Sie antwortete nicht und ich legte mein Ohr auf ihre linke Brust. Ihr Herz schlug noch, aber sehr schwach. Mir wurde schlecht. Wenn ich sie nicht bald hier raus brachte, würde sie sterben. Ich atmete tief durch. Mein ganzes Gesicht war nass, brannte und glühte. Alles tat weh. Ich hatte Schmerzen ohne Ende. Ich musste es tun. Sonst würden wir beide eines schmerzvollen Todes sterben.

Ich hiefte Lily auf meinen Arm und trug sie wie ein Baby die Treppen runter. Sie war nicht sonderlich schwer, aber auch nicht leicht wie ein Stück Butter. Deshalb musste ich mich anstrengen und einen kühlen Kopf bewahren.

Sie öffnete die Augen.

„Dad?", flüsterte sie mit krächzender Stimme.

„Ich bin hier, ich bringe uns hier raus", versprach ich ihr und drückte meinen Mund an ihre schwarze Stirn.

„Wir werden sterben", sagte sie mit der letzten Kraft, die sie hatte.

„Nein", sagte ich. „Wir werden nicht sterben. Halte durch, Prinzessin"

Doch sie schloss wieder die Augen und ihre Arme hingen kraftlos herunter. Ich musste mich beeilen.

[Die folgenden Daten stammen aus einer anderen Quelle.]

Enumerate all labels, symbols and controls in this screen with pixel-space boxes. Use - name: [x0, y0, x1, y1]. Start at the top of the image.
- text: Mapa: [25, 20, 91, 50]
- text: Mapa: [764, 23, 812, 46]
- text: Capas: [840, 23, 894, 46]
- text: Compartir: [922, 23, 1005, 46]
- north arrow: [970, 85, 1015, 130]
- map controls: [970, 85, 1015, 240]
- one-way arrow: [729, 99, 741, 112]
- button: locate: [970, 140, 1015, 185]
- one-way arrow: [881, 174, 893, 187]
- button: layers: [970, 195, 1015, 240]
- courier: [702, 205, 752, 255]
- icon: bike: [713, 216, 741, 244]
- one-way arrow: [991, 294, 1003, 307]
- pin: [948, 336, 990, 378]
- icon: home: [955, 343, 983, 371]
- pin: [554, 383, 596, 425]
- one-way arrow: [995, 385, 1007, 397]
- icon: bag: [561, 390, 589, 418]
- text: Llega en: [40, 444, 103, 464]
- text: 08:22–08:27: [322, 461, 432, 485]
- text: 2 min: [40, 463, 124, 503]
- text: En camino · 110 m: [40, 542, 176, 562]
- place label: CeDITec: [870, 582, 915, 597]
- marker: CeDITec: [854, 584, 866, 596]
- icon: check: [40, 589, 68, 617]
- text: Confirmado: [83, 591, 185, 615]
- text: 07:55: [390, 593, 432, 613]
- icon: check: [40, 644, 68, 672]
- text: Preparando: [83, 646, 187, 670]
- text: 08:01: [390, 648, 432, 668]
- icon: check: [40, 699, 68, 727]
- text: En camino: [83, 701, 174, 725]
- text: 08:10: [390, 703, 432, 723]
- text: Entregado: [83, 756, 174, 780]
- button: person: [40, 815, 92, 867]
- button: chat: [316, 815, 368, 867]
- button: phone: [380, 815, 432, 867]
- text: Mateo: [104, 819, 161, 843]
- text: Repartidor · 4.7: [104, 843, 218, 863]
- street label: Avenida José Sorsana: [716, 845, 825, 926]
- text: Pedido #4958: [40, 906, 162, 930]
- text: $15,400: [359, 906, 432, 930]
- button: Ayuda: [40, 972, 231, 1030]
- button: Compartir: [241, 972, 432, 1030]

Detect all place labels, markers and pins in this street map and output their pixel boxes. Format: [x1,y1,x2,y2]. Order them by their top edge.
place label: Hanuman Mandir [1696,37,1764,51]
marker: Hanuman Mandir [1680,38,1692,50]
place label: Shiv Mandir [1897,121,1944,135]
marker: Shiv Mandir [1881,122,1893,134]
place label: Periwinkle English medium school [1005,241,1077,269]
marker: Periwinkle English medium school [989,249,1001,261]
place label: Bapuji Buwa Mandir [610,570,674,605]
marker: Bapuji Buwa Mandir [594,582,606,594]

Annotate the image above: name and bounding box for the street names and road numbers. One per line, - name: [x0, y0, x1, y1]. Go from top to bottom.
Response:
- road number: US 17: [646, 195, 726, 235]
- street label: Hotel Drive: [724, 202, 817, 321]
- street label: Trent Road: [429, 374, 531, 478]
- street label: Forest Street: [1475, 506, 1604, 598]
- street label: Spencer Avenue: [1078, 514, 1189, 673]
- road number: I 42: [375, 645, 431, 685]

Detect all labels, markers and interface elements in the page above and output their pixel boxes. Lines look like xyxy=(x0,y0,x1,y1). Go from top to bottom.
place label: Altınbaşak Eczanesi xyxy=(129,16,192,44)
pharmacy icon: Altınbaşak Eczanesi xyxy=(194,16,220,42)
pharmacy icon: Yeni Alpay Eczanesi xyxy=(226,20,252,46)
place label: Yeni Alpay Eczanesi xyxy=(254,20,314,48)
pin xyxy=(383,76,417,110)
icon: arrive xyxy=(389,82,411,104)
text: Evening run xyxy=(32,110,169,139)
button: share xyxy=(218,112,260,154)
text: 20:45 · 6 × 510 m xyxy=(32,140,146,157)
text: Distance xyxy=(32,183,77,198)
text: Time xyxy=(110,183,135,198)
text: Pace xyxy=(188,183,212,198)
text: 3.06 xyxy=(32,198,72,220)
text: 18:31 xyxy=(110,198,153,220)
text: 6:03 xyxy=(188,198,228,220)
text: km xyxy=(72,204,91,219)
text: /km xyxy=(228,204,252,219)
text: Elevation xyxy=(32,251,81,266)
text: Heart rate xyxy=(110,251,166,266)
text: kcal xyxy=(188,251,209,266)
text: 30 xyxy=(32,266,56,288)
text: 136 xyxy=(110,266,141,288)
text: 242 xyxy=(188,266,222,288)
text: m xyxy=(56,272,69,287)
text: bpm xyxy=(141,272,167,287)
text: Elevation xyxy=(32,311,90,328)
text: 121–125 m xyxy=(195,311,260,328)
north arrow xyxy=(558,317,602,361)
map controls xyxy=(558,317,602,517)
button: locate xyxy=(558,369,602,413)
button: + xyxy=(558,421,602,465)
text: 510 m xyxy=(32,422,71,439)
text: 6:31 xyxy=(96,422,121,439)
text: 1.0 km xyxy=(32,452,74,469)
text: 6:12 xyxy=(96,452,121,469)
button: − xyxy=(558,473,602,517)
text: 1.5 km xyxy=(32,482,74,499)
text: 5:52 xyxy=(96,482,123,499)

Ich rannte das ganze Stück zurück und stöhnte auf, als ich sah, wie die Leiter brannte und Funken gegen mein Gesicht stachen. Ich schrie auf vor Schmerz und schleuderte mir mit meinem Zauberstab Wasser ins Gesicht. Zum Glück erlosch es und der Schmerz von Feuer verließ mich, aber ich würde verbleibende Narben haben. Ich hatte starke Schwierigkeiten meine Augen offen zu halten und mir war schwindelig und schlecht ohne Ende, aber es war nicht mehr weit. Die Hälfte hatte ich hinter mir. Jetzt kam das Schwierigste und ich stand vor einer Entscheidung.

Ich sah nach unten und alles brannte. Nirgends konnte ich durch. Ich musste rennen oder Riesensprünge machen und hoffen meine Füße würden kein Feuer fangen oder ich ließ es bleiben, ging das Risiko nicht ein und müsste so weit hochrennen, wo es noch nicht brannte und hoffen, dass die Flammen gelöscht wurden. McGonagall musste doch sicherlich schon Hilfe geholt haben...

Ich sah auf meine leblose Tochter in meinen Armen. Sie würde sterben, wenn ich hierblieb und warten würde. Wir hatten keine Zeit. Entweder sie starb, wir starben zusammen oder wir würden lebendig hier rauskommen. Eine Chance hatte ich noch. Ich musste dieses Risiko für sie eingehen.